While celestial objects are happy to obey dictates like the law of gravity, and are amenable to modelling by equations, systems like the weather and the economy appear more anarchic. The rules they obey are local and social in nature, rather than global. As a result, in all three areas of prediction, scientists run into the same problems. The underlying system is uncomputable, so models rely on parameterizations that introduce model errors. As the model is refined, the number of unknown parameters increases. The multiple feedback loops that characterize such models also make them sensitive to even small errors in parameterization. As a result, the models are highly flexible and can be made to match past data, but accurate predictions of the future remain elusive. The models are often most useful as tools for understanding the present function of the underlying systems.

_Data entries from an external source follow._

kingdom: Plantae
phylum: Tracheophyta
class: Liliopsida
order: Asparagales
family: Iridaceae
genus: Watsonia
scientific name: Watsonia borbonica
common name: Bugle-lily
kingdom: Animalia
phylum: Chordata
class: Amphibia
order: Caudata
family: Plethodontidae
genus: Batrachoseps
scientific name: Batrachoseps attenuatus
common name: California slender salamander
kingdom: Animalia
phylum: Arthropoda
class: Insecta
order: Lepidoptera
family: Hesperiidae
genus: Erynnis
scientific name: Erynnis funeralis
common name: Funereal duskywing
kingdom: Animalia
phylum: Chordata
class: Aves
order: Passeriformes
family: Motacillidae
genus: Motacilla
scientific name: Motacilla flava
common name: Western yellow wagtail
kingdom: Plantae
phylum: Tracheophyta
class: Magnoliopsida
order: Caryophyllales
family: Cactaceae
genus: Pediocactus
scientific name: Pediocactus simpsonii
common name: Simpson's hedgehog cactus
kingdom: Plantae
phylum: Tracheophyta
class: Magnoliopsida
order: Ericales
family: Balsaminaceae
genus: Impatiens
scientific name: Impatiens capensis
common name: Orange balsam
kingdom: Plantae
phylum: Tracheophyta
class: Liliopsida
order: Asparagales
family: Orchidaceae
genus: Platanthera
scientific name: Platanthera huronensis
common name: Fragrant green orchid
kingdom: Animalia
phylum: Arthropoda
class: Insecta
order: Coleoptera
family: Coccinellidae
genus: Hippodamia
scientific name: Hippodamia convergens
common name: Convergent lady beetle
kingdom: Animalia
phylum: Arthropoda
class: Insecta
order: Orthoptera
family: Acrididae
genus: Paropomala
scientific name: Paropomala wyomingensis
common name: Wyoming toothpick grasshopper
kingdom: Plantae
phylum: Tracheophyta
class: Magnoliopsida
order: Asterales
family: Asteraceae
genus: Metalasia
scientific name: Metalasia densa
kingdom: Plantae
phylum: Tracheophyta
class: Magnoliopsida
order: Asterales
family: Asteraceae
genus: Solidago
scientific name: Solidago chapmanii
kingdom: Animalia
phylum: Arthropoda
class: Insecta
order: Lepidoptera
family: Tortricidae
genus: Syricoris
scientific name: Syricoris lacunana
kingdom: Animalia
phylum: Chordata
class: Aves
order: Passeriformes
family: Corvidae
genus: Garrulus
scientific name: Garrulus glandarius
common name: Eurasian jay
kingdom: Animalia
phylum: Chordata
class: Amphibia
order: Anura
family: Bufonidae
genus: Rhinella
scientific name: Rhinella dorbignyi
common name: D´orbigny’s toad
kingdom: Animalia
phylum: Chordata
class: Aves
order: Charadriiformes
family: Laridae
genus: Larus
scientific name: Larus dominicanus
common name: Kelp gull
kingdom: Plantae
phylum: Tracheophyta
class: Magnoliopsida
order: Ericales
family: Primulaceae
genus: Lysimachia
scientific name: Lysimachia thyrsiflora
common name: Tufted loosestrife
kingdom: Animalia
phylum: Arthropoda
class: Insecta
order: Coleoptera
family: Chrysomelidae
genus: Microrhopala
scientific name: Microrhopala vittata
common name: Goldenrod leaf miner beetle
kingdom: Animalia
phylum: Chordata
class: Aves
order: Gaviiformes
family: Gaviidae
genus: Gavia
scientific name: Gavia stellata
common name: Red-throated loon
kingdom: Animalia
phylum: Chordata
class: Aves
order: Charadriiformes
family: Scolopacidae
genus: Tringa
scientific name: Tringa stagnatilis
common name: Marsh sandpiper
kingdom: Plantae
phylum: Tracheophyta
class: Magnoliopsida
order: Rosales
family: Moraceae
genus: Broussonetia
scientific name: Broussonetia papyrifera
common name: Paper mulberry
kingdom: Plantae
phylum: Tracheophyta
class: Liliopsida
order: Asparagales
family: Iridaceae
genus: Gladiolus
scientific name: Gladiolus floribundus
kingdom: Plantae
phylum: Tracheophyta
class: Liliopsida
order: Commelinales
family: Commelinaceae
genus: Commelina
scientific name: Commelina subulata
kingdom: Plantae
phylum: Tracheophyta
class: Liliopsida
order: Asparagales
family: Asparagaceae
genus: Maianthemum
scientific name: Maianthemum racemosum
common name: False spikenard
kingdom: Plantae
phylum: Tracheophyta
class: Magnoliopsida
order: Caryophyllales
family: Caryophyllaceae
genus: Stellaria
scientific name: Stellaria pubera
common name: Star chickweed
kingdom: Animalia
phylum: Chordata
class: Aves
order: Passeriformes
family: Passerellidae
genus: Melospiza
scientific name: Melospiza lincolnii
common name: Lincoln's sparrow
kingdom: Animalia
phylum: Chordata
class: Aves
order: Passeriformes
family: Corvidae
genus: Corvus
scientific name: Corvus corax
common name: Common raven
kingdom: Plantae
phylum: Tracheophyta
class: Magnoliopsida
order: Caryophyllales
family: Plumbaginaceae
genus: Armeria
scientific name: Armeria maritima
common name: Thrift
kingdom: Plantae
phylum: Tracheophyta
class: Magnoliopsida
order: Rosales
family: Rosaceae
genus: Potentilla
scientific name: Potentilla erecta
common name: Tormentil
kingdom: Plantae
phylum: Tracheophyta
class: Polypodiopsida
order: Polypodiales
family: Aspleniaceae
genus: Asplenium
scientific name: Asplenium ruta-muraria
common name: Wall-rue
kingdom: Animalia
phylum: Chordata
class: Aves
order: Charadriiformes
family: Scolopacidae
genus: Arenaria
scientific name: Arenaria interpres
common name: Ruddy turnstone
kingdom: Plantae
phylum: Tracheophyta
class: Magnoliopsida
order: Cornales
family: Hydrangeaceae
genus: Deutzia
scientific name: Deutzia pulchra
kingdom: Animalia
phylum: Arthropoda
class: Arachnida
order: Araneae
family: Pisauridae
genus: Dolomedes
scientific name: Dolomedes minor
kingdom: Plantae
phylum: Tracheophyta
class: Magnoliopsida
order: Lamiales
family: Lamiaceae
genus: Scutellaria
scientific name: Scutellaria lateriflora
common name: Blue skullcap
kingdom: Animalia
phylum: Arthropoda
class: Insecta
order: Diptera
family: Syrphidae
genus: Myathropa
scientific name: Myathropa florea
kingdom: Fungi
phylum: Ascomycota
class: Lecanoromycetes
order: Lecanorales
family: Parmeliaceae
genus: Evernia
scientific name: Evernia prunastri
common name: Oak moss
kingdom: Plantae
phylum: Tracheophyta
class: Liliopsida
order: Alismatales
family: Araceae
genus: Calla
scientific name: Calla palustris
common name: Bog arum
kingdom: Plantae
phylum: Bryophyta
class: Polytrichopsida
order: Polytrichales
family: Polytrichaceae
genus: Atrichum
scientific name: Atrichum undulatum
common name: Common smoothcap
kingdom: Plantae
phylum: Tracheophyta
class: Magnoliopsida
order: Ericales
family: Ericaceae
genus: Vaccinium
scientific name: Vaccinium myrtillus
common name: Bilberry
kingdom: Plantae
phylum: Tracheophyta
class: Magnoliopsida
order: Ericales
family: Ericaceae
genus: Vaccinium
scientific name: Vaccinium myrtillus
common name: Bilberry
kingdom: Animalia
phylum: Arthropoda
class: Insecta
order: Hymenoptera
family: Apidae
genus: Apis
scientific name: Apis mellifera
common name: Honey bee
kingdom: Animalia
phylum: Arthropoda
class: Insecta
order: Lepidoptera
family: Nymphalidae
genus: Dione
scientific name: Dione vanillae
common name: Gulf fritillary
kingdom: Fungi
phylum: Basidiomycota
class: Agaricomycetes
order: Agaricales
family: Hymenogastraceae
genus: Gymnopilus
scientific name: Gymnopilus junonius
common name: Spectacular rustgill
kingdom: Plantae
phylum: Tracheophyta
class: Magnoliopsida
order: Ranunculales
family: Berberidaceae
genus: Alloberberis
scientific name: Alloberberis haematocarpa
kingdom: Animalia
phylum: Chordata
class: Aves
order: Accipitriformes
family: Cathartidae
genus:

The three areas of scientific forecasting—weather, health, and wealth—are like siblings. They have the same origins, grew up together, and hung out with some of the same people. Each has its own character. Weather, the eldest, is the one the others look up to, because it is closest to the stars and knows physics. Health, the youngest, used to get in trouble, but it’s flush with optimism as it prepares to come of age. (In its school yearbook, it was voted most likely to find a cure for cancer.) Wealth is the narcissist, spending its days preening in front of the mirror, in thrall to its own beauty and efficiency. In the final part of the book, we find out how these would-be clairvoyants fare as they join forces to take on the greatest challenge of all—a long-term prediction for the planet.